The tall, brick street-houses lined the road illuminated by the flickering lights of the street lamps; their weeping faces went in and out of view in the dying glow. Every now and then, he would cast a nervous glance at their boarded windows and doors; just as locked up and repressed as the people's eyes. In Chez'nask, the Empire seemed to bring more blood than peace, and more tears than order. The Captain took pride in what he did, taking land for the glory of the Pantheon and all, but occasionally he would stop and wonder if it was really worth it. But as the priests would say, Jupiter's blessings were upon those who spread his power.
Maybe that was what made men like the Gunny so dead inside.
It was a frozen half-hour or so before he saw the open air of the Garden Square peak out behind the street corner. What once was scenic landscape, a beautiful town-square now lay dead and grim. Twisted, lifeless cedar trunks and dead skeleton-like bushes now dominated the space. The occasional body of a Triest rebel lay prostrate, arms akimbo, frozen over, and with an arquebus gun planted in the white dunes beside them. Time and weather were the only ones to give him a proper burial.
Up ahead, in the center of the square, he saw the palisade wall of the Imperial camp, rising from the sea of sleet as a row of teeth from a predator's jaw. A group of obligatory poor souls, who were also sometimes referred to as guards, made a shiver-infested effort to stand up straight and salute him as he passed by. The Captain smiled and saluted back, before a gust forced him to keep his pith helmet from falling off. "Cognovit. You gents get inside and light yourselves a fire. Only a fool would charge the fort in this weather. If your praefect has a problem, tell him to come to Captain Veritirum's tent."
"Etiam-m, d-d-dux..." they said with shivering voices, scrambling to give another fickle salute. "Alright now, keep warm," the Captain patted one on the shoulder, passing through the large wooden gateway.
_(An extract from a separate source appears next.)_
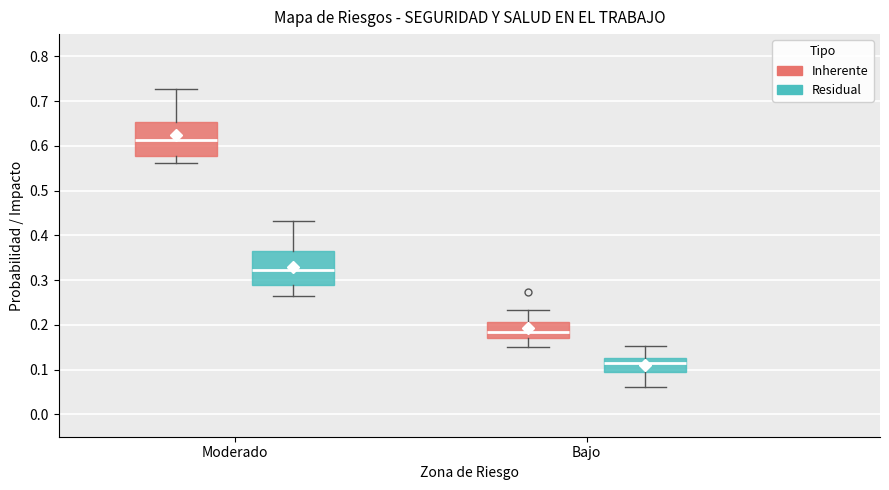

Which box's median line is the lowest?

Bajo (Residual)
He marched through the rows and rows of tents. Not a sound to be heard, but the faint howl of the wind and crunch of his leather boots against the snow. Eventually, he found his way to the outside wall of his own tent, made clear by the large, red Imperial Eagle printed against the sand-colored canvas. The Captain wasted little time as he rushed through the entryway and tied the flaps shut behind him; the wind still shook the tent, the flapping and clattering of rope and canvas were all to be heard. He produced a small bit of flint and steal, with which he quickly revitalized the iron stove in the corner of the room. With the sound of a whispering crackle, an fragile, infant flame started to grow.
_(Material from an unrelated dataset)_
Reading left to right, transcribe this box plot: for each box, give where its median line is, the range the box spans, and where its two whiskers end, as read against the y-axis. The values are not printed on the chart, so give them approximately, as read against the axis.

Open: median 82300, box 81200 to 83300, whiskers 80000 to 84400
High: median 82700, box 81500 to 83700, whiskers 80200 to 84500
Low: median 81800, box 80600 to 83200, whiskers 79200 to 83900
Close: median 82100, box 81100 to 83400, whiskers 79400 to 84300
Veritirum removed his gloves and helmet, spread his hands in front of the fire, and then lumbered over to his desk. He paused as he noticed the pale from of another letter, freshly sealed- with the General's coat of arms, no less-, laid on the oak wood. He quickly picked it up and broke it open; it was a telegraph from Florence. The first few words made his face turn bone-white with horror.
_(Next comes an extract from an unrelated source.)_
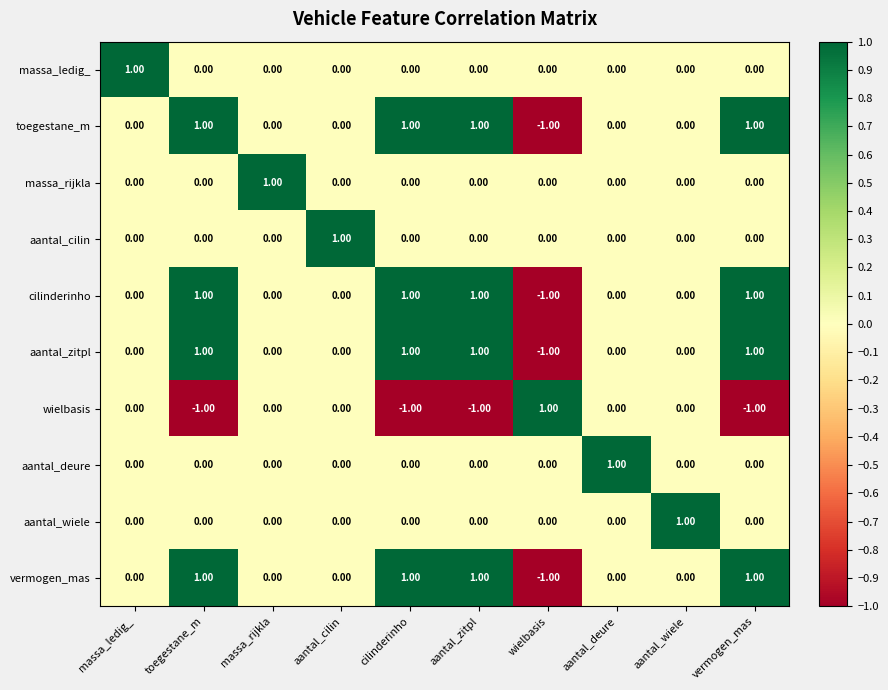

Count the number of data series in this chart.

10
"Captain Wallace Veritirum. You will not go to Florence. 1000 men and women of Pardus company are presumed dead at Al'Asaf'. Reports say it was the Djain. You and Ninth Hatchet-men shipping to Benda tomorrow. Further orders given by the Ambassador. Ave."
His shaking hands dropped the letter as if it had turned red hot. His heart raced. He sat down on the bed. His stoic reserve cracked. The Captain silently wept.
He reached down and picked up the letter, crumbling it in his fist and tossing it into the fire. His eyes burned from the tears, cold, and smoke. He squinted and slumped over on his cot.
During the sleepless night to follow, it seemed a blur to him, as if his most vivid nightmares had sunk their claws into his own world. And seized hold of his only son.